A majority of Americans – 54 percent – believe that abortion should be legal, according to estimates from a 2018 survey by the Public Religion Research Institute. While the anti-abortion rights perspective on abortion has been predominant in US public debate, the same poll showed that only 45 percent of all Christians think abortion should be illegal in all or most cases.
Adherents of other faiths also show similar, if not more robust, support for abortion rights; 70 percent of Jews, 69 percent of Buddhists, and 62 percent of Hindus support a woman’s right to abortion, for example. According to the same 2018 poll, a majority of Muslims, 51 percent, said they supported legal access to abortion in all or most cases.

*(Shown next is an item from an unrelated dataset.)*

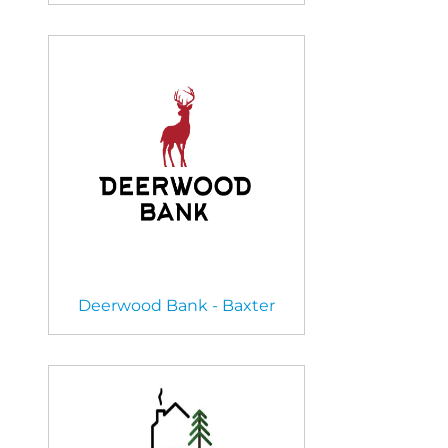
Deerwood Bank - Baxter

But the Texas and Mississippi laws were motivated by a particular Christian view that forbids all abortion, said Asifa Quraishi-Landes, a law professor at the University of Wisconsin-Madison who specialises in comparative Islamic and US constitutional law.
“I, and many women of religious minorities who don’t happen to agree with the restrictive Christian view that life begins at conception, are concerned that the Christian Right is trying to use the legislative power of democracy to impose their view of abortion on everyone else,” she told Al Jazeera in an email.
Quraishi-Landes also stressed that the rules of Islamic jurisprudence are not the only thing to consider in a Sharia worldview. There is also what is known as siyasa – the law of the ruler or state – which is based not on scriptural interpretation, but rather on “maslaha amma” – the public good.
“A state law banning abortion does not serve the general public good because it could cause serious harm to a lot of people (e.g. women dying from botched self-abortions),” she said. “Muslims should not support it. To do so would be to support the legislation of one’s individual religious views on others, and I believe that Muslim history shows that Muslims are better than that.”